On the 10-year anniversary of the death a Scottish backpacker, her father says he doesn't want her killer to be released when he's eligible in 2020.
Karen Aim, 26, was beaten to death with a baseball bat on 17 January, 2008 Taupō.
She was in New Zealand on a working holiday and her killer, Jahche Broughton, was 14 at the time.
He was sentenced to life in prison and will not be eligible for parole for another two-and-a-half years.
Her father, Brian Aim, said he did not want Broughton to be released.
"If it had just been one random act that would be one thing, but when there was bodily harm to somebody else 10 days earlier and then murdering Karen, I just question whether he is safe to put back into society for the safety of the people in New Zealand."
Mr Aim has already written a letter to the Parole Board, which he will send closer to the time.
"If he's released ... I think he'll be 26 years old and that is just [about] the age that Karen is when he killed her. And he still has the rest of his life to lead, whereas Karen was taken from us."
A Parole Board spokesperson said four months before Jahche Broughton's hearing it would contact the Aim family and offer them an opportunity to make a submission.

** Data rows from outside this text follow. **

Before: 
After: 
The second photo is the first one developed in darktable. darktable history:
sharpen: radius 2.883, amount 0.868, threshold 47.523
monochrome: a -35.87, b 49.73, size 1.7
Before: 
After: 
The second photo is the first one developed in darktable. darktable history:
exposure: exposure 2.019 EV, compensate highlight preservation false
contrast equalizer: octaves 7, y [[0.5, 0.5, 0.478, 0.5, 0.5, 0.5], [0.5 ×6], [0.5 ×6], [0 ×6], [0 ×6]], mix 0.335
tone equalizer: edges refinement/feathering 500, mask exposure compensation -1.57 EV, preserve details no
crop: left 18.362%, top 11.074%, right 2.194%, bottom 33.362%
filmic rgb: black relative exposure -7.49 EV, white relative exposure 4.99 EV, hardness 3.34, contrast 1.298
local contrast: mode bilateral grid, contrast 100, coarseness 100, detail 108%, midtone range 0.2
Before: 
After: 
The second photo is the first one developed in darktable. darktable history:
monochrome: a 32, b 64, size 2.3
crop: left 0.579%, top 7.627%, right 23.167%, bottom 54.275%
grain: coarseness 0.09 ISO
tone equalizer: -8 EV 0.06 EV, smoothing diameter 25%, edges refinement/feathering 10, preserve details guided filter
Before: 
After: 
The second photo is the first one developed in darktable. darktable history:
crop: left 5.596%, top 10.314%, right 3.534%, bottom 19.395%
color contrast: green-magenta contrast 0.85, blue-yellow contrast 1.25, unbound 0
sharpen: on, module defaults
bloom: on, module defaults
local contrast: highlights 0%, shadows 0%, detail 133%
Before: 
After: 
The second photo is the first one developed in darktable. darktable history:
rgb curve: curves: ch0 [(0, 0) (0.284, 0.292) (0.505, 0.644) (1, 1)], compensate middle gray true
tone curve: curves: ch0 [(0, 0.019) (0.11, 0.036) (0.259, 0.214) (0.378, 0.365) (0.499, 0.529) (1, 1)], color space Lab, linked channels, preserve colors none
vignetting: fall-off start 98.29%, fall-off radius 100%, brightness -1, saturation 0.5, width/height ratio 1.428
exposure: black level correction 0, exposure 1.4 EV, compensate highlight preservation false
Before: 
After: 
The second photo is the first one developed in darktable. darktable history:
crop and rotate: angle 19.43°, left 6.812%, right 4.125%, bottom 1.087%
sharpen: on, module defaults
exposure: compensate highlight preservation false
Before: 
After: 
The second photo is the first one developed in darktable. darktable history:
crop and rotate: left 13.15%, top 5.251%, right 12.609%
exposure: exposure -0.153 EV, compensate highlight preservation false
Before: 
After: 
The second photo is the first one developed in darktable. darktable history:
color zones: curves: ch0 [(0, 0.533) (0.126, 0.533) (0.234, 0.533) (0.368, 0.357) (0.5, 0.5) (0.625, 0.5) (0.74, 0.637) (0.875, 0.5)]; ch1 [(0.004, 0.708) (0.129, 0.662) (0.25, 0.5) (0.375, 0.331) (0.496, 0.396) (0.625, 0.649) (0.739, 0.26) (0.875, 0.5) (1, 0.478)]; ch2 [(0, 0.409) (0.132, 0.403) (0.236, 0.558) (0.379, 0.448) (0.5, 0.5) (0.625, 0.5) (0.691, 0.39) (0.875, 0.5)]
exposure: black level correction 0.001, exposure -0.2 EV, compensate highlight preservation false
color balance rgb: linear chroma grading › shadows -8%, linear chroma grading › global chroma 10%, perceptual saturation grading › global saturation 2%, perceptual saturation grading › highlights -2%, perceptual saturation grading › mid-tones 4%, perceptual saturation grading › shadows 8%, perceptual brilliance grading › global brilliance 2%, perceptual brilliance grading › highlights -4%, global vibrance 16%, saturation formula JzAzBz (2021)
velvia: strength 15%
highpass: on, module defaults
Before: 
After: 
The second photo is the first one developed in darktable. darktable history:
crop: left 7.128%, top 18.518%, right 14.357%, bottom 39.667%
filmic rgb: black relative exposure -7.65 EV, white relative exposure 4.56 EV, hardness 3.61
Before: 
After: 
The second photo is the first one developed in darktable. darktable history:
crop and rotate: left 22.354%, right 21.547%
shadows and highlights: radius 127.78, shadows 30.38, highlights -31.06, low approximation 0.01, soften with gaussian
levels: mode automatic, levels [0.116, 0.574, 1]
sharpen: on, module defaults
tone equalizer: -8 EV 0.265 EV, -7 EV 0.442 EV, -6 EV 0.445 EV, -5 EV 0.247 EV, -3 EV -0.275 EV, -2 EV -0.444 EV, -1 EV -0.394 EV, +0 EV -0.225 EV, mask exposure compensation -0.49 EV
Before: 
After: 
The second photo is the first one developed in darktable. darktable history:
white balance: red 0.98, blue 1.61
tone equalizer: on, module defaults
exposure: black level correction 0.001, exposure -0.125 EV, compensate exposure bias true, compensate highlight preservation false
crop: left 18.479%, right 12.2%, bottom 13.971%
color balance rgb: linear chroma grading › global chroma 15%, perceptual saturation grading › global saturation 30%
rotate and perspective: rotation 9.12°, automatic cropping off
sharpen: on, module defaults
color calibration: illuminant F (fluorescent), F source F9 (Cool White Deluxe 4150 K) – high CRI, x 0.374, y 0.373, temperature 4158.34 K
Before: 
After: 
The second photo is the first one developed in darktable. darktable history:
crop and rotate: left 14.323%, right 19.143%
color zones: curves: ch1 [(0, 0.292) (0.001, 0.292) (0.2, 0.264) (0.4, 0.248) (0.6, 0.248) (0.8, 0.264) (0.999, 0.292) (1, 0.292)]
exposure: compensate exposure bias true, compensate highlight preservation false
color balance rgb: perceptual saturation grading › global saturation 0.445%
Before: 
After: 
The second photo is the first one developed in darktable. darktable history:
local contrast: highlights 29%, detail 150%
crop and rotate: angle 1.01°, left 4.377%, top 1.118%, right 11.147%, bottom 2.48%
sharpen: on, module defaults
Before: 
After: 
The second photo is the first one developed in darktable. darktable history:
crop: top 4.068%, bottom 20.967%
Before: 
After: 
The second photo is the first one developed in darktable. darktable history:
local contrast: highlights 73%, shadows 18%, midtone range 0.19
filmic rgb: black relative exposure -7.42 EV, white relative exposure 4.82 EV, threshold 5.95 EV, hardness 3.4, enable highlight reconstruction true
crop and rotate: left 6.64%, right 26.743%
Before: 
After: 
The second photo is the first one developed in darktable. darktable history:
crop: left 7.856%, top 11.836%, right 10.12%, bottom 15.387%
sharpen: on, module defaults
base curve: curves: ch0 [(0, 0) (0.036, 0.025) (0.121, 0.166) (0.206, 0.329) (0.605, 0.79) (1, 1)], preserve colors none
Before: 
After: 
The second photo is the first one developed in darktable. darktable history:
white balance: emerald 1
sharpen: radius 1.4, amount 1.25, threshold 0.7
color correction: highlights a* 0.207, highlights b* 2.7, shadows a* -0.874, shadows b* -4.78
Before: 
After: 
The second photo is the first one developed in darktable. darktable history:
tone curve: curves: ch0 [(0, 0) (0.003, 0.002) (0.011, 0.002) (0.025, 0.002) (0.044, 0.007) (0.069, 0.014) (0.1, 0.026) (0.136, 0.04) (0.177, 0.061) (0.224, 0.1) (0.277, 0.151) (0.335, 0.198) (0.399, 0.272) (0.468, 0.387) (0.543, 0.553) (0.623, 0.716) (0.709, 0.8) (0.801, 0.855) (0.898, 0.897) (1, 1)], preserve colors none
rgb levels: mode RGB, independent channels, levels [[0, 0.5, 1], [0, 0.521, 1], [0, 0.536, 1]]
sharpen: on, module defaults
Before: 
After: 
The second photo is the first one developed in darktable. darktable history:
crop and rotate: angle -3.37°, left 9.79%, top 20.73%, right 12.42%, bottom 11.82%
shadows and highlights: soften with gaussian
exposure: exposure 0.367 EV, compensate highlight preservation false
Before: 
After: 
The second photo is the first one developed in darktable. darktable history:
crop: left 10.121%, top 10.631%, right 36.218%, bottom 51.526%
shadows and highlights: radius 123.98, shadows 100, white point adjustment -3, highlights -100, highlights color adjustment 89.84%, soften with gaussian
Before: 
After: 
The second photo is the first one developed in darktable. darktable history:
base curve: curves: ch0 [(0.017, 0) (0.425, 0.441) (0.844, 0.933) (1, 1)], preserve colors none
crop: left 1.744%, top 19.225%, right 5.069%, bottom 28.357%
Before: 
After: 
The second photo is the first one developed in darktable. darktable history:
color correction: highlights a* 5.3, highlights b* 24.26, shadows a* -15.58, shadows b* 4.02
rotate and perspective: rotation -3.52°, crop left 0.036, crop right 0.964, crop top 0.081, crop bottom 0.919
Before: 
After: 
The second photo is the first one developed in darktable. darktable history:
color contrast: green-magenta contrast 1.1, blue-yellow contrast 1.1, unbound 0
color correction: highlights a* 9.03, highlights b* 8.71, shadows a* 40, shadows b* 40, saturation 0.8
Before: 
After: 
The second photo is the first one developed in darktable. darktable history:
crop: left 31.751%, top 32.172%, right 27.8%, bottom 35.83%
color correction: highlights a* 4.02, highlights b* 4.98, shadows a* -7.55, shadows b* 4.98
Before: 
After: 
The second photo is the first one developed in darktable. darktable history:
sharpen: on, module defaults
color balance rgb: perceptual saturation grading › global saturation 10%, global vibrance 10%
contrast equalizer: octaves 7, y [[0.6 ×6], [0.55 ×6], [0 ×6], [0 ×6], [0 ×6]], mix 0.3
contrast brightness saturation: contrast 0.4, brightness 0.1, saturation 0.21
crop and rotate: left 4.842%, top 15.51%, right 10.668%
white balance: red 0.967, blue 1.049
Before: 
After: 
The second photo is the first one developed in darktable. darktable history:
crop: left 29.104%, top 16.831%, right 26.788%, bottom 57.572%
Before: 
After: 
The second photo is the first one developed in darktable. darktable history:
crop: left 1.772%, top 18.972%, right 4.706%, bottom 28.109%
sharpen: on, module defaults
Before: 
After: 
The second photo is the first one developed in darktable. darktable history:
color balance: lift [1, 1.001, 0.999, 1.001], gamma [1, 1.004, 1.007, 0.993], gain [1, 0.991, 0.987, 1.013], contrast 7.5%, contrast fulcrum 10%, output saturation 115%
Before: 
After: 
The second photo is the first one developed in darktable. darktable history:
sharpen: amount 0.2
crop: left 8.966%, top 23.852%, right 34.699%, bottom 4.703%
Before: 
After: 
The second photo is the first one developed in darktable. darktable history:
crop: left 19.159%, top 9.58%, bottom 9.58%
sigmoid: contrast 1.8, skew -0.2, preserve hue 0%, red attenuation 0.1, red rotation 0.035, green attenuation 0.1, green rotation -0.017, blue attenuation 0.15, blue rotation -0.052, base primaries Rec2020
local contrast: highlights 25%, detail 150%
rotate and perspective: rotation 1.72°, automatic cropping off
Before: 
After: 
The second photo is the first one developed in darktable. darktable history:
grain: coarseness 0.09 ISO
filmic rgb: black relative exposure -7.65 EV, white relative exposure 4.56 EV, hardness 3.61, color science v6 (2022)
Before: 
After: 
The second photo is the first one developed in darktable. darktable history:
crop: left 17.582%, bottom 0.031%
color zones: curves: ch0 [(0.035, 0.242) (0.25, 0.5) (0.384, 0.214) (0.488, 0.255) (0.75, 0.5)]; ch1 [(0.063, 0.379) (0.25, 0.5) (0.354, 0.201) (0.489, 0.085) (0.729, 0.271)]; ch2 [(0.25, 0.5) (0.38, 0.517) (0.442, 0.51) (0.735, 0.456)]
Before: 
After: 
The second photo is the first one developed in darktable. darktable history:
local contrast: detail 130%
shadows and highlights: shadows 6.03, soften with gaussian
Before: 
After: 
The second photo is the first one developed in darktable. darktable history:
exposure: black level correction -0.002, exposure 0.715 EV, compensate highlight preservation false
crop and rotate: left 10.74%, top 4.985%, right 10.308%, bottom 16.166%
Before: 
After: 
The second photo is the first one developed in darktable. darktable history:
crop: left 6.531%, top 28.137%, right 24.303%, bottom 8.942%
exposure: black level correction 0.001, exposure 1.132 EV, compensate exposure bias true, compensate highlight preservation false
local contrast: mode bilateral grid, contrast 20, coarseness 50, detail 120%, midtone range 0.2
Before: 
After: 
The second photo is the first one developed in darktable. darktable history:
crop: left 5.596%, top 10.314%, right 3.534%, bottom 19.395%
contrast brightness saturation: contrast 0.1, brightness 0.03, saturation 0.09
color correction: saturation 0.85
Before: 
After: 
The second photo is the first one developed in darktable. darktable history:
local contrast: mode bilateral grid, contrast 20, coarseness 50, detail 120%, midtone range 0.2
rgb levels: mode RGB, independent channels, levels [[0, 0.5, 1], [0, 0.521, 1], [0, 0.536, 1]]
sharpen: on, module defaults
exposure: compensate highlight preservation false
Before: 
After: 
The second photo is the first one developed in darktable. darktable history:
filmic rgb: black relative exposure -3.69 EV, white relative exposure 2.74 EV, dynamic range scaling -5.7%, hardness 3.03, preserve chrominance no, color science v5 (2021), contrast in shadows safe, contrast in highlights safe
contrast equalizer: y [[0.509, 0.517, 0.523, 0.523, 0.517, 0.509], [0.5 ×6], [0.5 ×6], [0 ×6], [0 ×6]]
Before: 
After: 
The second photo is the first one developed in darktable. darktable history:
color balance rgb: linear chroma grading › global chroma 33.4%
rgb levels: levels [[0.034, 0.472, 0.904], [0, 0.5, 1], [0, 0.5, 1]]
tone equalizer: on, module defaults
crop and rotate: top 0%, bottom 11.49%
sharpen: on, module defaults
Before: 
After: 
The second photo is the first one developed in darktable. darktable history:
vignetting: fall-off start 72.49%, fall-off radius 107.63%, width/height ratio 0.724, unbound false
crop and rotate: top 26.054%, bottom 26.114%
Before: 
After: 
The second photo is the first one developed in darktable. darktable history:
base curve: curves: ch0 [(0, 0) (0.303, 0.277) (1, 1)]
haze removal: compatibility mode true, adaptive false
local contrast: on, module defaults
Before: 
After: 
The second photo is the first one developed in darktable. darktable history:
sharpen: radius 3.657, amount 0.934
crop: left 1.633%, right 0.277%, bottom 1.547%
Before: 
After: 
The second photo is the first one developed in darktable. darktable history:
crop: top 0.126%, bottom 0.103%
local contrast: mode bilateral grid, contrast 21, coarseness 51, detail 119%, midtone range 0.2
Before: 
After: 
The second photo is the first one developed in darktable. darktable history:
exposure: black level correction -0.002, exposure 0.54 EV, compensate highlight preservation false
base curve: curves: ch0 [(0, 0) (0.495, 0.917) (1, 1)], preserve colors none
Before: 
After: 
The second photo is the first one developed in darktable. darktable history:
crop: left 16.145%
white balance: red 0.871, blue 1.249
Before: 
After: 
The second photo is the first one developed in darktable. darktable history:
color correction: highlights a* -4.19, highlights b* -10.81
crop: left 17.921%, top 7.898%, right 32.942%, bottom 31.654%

Mr Aim said he wanted everyone to remember Ms Aim's smile.
"Peggy [Karen's mother] and myself, whenever we speak about Karen we smile."
It was that smile they concentrated on last week while watching old videos of Karen dancing at her parent's joint 50th birthday party.
"Which was very positive," Mr Aim said.
"And then we put on a tape of a lot of the recordings we've got of the television news in New Zealand and it was the opposite of course, watching all the programmes about the murder."
On the actual anniversary, the couple had friends and family visiting all day.
They had also returned to New Zealand since they came for the trial in 2009. About four years ago the Aims and another Scottish couple toured New Zealand in a caravan.
During that visit they met with officials and members of the community who helped after Karen's death.
"It was fine to go back six years later and meet those folk in private and thank them personally for what they'd done for Karen and for us.
"We've received enormous support from New Zealand, the general public."
The Aims have put a bench in Orkney to remember Karen. A duplicate stands in Taupō.
"There's a lot of New Zealanders who come to Orkney and ... they pop along and on behalf of the folk in New Zealand say sorry for what happened there."